La sofferenza dei bambini in aree di conflitto e di estrema povertà dovrebbe toccarci più di ogni altra. Tanto più che, a parte il dramma della morte (i numeri di bambini morti a Gaza sono catastrofici), subiscono spesso anche quello dell’abuso e del rapimento (pensiamo ai piccoli israeliani abusati e rapiti il 7 ottobre), quello della disabilità (quanti bambini con gli arti vengono amputati o che si ritrovano ciechi dopo un bombardamento sui civili, come abbiamo visto in questi giorni!), quello dello choc post-traumatico, della separazione forzata dai genitori, dell’inedia e della fame... Quanti anni rubati, quanta infanzia cancellata!

E ciò non accade solo nei teatri di guerra che ci sono più familiari, perché illuminati dai media, nel Vicino Oriente o in Ucraina. Ci sono migliaia di minori strappati alla vita o ai giochi in Yemen, Afghanistan, Siria, Iraq, Sudan, Mozambico, a quelli coinvolti nelle guerre a bassa intensità in America Latina, in Asia, o in Africa, troppo dimenticata. Il Congo, ad esempio. In questo Paese molti movimenti armati sono costituiti da minori che vivono l’aggressività come risposta alla paura, all’assoluta mancanza di prospettive: bambini-soldato che non hanno ricevuto né un’educazione, né un’istruzione, e il cui unico modello umano è stato un ragazzo più grande di loro che imbracciava il kalashnikov.

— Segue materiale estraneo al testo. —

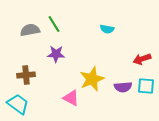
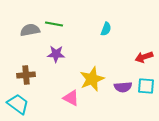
green line: rotated 48 degrees counterclockwise
cyan semicircle: moved 1 px left; rotated 80 degrees counterclockwise
red arrow: moved 2 px right, 2 px up
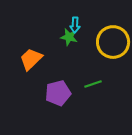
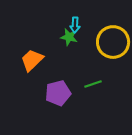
orange trapezoid: moved 1 px right, 1 px down
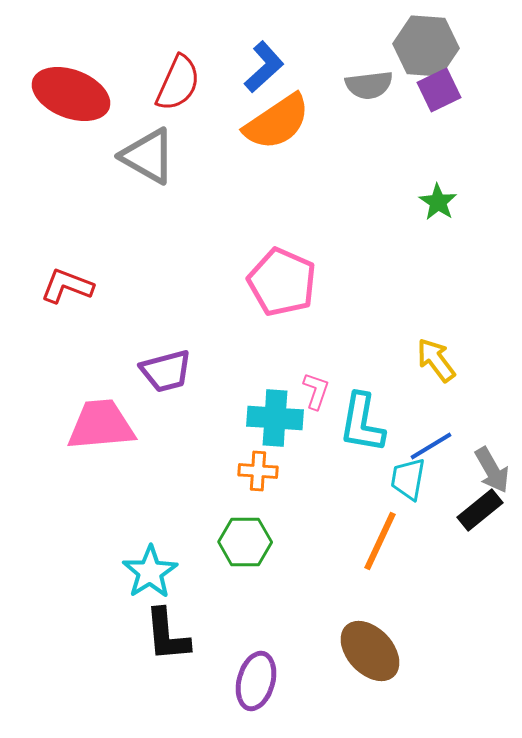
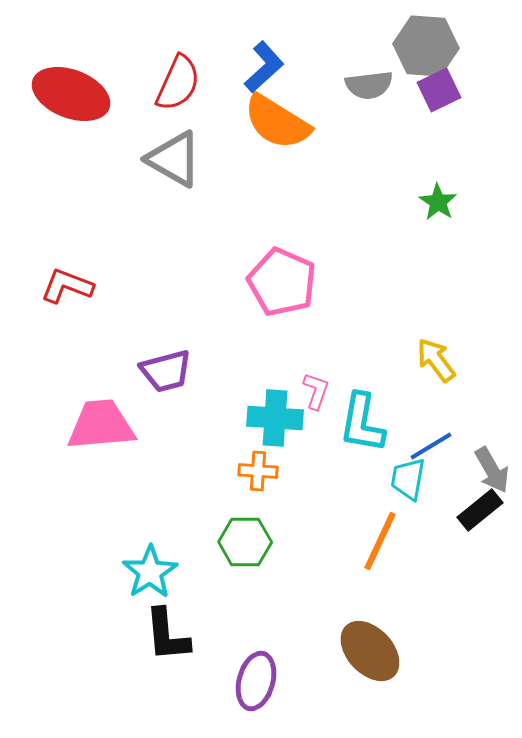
orange semicircle: rotated 66 degrees clockwise
gray triangle: moved 26 px right, 3 px down
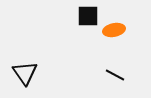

Ha ragione il camerunese Achille Mbembe quando scrive: «La guerra non mette più necessariamente di fronte coloro che dispongono delle armi; oppone ormai di preferenza coloro che dispongono delle armi e quelli che ne sono privi». I bambini sono “quelli che ne sono privi”. Lo sono per eccellenza.

Molte guerre mettono nel mirino proprio i più indifesi, i meno temibili. Eppure, così facendo, si mette nel mirino il futuro stesso di uno Stato, di un gruppo etnico, di un mondo. Ogni guerra è guerra al futuro, ma la guerra che colpisce i bambini è - in sé stessa - la scelta, miope ed autolesionista, di cancellare il futuro, di stravolgerlo, di renderlo più buio e più drammatico per tutti.

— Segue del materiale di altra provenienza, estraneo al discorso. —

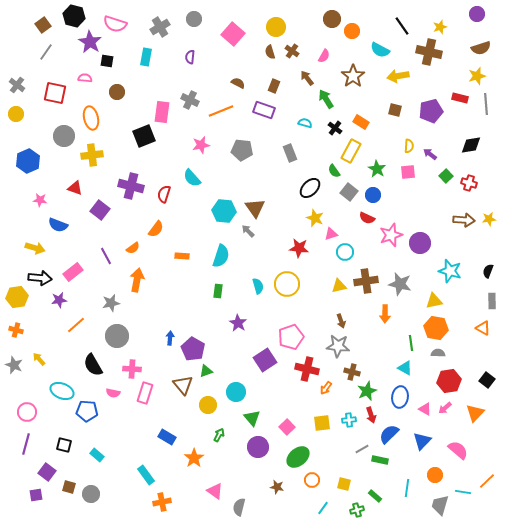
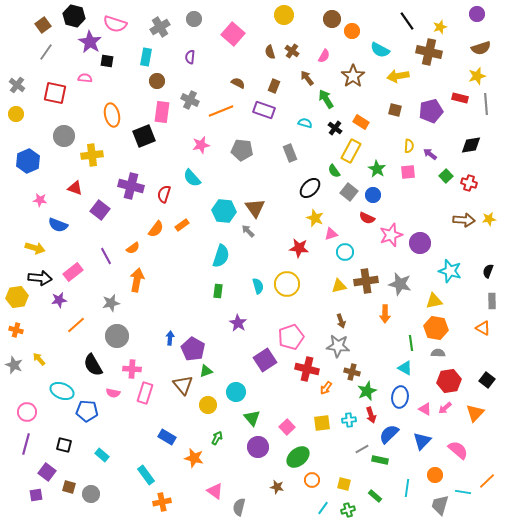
black line at (402, 26): moved 5 px right, 5 px up
yellow circle at (276, 27): moved 8 px right, 12 px up
brown circle at (117, 92): moved 40 px right, 11 px up
orange ellipse at (91, 118): moved 21 px right, 3 px up
orange rectangle at (182, 256): moved 31 px up; rotated 40 degrees counterclockwise
green arrow at (219, 435): moved 2 px left, 3 px down
cyan rectangle at (97, 455): moved 5 px right
orange star at (194, 458): rotated 24 degrees counterclockwise
green cross at (357, 510): moved 9 px left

Ci stiamo assuefacendo alla sofferenza dei bambini? Purtroppo, sembra di sì. Ma in tal modo finiamo per assuefarci alla fine del futuro, al primato del presente e dei suoi problemi privi di sbocchi e di prospettive, alla ripetizione di noi stessi, delle nostre strategie fallimentari, della nostra mancanza di visione. Ogni bambino è un segno di novità per un tempo stanco e bloccato.

«Una delle caratteristiche straordinarie dei bambini è la loro dirompente novità», ha scritto il cardinale José Tolentino nella lettera per la prima Giornata Mondiale dei Bambini, voluta dal Papa: «La loro stessa nascita è un evento: arriva una nuova vita, una nuova persona, una nuova presenza così intensa da rinnovare l’identità della gente che la circonda».

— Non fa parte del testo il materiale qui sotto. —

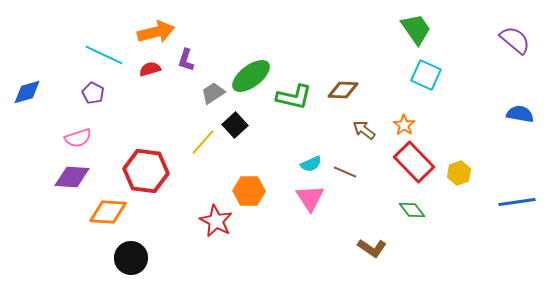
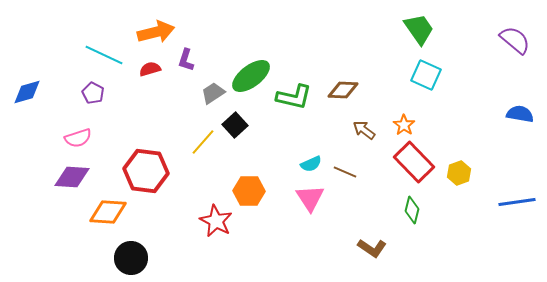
green trapezoid: moved 3 px right
green diamond: rotated 52 degrees clockwise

Mi sembra che il nostro mondo in guerra guardi solo al passato e non voglia rinnovarsi. Viviamo di posizionamenti, di bolle mediatiche o social, di riaffermazioni ripetute che non si fanno mettere in crisi da ciò che può accadere.

Forse è per questo che le parole e le iniziative di pace scarseggiano. Quelle parole e quei gesti ideali, unitivi, che pure hanno attraversato i decenni della Guerra Fredda - certo con notevoli ipocrisie e strumentalizzazioni - e che hanno nutrito ed educato intere generazioni, ora non li si ritrova più. Un lessico di pace si registra ancora in alcuni ambiti particolari come le chiese, oppure a scuola o in università. Ma il mondo della politica e di parte dei media va in un’altra direzione, e giudica la parola “pace” alla stregua di un sogno ingenuo. I decisori della politica e di parte dell’informazione non parlano di pace. Piuttosto, sono divenuti esperti di armi e strategie militari. Eppure, la guerra sacrifica il futuro e anche i bambini, in particolare quelli degli altri.

Non sarà - allora - che c’entriamo anche noi in questa strage senza fine di minori ai quattro angoli del mondo? Che dovrebbe cambiare qualcosa anche in Europa perché cambi finalmente in Congo, in Ucraina, a Gaza? Non sarà che i bambini chiedono anche a noi quella novità e quel futuro che gli è stato negato? Una novità e un futuro che, a ben guardare, salverebbe tutti. Anche noi adulti.